Italian chiacchiere are eaten at Carnival time. Their various regional names include: frappe (a name shared with similar treats) in Lazio; sfrappole in Emilia-Romagna; bugie in Genoa and Piedmont; cenci in Tuscany; and galani or crostoli in Friuli-Venezia Giulia, Trentino-Alto Adige, and Veneto. Fritte and many other regional names exist. Regional variations in the recipe include sprinkling with citrus zest, typically orange or lemon, or using anisette wine as the alcoholic base. It is very common in Italian families to make them at home. They often accompany castagnole.

===Lithuania===
In Lithuania Žagarėliai (or "small sticks" in English) are delicate pastry dough cookies, deep fried.

Skruzdėlynas translates as 'anthill' in English and is layers of fried dough strips, covered in honey and topped with poppy seeds. It is a typical dessert served during Lithuanian family celebrations.

===Poland===
Faworki and chrusty are the plural forms of the words faworek and chrust respectively.

The Polish word faworki was the name reserved for colourful ribbons attached to either female or male clothing, especially ribbons given to medieval knights by their ladies. Etymologically the word faworki came to Poland from the French word faveur, meaning 'grace' or 'favour'.

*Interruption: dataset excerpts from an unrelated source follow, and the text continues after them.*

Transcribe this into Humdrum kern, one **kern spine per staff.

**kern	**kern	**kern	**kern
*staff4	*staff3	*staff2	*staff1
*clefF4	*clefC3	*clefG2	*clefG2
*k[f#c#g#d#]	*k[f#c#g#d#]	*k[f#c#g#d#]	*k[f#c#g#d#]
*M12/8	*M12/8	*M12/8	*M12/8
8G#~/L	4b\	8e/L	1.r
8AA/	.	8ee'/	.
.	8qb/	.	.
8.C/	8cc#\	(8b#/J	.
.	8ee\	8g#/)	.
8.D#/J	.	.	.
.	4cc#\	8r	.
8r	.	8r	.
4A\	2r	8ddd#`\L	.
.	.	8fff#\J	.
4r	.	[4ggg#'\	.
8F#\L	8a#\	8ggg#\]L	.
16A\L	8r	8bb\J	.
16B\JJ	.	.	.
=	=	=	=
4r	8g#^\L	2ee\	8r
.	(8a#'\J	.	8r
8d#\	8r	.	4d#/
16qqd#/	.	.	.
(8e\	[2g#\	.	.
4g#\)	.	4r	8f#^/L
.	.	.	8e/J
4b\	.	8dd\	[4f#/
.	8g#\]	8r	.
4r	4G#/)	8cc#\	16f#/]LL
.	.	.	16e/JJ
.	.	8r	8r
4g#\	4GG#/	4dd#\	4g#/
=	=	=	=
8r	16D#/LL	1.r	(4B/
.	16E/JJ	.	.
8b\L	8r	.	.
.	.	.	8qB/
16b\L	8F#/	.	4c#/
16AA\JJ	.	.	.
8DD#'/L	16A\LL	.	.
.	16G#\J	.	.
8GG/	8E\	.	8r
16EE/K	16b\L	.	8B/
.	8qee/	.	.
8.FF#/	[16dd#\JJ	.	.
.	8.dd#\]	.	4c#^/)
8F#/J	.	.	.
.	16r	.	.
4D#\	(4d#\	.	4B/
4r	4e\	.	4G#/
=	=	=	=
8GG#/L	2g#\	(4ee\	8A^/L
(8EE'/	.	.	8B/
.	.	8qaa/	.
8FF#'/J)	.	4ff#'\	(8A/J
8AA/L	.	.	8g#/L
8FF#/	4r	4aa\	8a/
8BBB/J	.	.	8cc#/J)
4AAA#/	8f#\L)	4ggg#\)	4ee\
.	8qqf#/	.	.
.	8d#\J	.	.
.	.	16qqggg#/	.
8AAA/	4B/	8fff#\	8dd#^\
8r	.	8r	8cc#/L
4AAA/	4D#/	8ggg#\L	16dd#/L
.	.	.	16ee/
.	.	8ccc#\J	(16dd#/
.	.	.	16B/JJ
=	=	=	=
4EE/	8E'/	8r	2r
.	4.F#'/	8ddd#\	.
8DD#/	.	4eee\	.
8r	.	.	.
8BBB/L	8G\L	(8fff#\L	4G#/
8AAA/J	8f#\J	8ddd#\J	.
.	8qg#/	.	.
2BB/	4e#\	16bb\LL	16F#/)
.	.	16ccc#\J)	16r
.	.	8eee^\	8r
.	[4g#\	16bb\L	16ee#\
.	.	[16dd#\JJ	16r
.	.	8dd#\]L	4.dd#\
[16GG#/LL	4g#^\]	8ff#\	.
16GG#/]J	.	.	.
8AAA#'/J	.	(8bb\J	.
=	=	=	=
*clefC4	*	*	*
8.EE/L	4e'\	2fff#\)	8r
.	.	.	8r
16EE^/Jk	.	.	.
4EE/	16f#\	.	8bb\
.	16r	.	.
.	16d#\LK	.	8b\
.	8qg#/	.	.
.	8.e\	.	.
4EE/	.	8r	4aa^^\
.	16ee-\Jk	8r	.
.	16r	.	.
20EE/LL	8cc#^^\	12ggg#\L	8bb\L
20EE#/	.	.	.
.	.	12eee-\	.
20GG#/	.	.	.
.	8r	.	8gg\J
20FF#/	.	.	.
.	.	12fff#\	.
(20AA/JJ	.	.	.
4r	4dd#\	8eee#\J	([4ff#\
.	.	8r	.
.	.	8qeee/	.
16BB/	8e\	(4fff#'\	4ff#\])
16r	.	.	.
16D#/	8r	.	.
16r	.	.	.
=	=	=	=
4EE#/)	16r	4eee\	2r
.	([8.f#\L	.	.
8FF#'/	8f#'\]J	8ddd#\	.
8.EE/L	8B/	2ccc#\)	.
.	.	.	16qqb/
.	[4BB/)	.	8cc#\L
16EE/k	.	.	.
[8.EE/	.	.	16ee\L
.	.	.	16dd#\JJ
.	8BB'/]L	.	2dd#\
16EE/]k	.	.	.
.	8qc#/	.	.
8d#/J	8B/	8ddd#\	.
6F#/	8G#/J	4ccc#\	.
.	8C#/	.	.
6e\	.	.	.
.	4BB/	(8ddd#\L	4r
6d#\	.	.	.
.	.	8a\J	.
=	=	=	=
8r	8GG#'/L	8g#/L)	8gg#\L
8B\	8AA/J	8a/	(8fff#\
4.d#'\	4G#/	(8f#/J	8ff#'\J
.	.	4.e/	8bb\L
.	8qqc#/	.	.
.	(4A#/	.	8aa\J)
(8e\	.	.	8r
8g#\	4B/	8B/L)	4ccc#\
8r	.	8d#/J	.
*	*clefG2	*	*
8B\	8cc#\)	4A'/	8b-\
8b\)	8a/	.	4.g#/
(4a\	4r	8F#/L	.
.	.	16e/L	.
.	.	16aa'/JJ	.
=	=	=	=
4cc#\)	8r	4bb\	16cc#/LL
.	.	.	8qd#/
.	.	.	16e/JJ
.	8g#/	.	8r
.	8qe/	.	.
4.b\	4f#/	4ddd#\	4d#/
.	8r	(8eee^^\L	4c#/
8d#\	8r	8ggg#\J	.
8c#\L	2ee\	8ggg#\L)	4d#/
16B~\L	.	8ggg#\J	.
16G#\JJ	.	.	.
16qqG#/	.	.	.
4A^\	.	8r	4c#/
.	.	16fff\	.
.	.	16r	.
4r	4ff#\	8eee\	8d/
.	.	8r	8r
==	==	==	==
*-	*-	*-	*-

The Polish word chrust means 'dry branches broken off trees' or 'brushwood'. Chruścik is a diminutive of chrust.

===Ukraine===
Verhuny are sweet cookies, fried in lard, which have the form of oblong strips. Verhuny are a Ukrainian confectionery with non-yeast dough, which includes flour, butter, eggs, sugar and additives such as alcohol (rum, brandy or horilka) or, in extreme cases, vinegar (vinegar sometimes together with alcohol). As substitute for butter, but more often as an additional component in verhuny, milk products (milk, smetana i.e. sour cream, or cream) are added. Traditionally, Ukrainian verhuny should only be fried in lard.

===United States===
In the United States, many ethnic bakeries in the cities of Cleveland, Chicago, Buffalo, and Detroit make angel wings, and they are especially popular during the holidays of Easter and Christmas.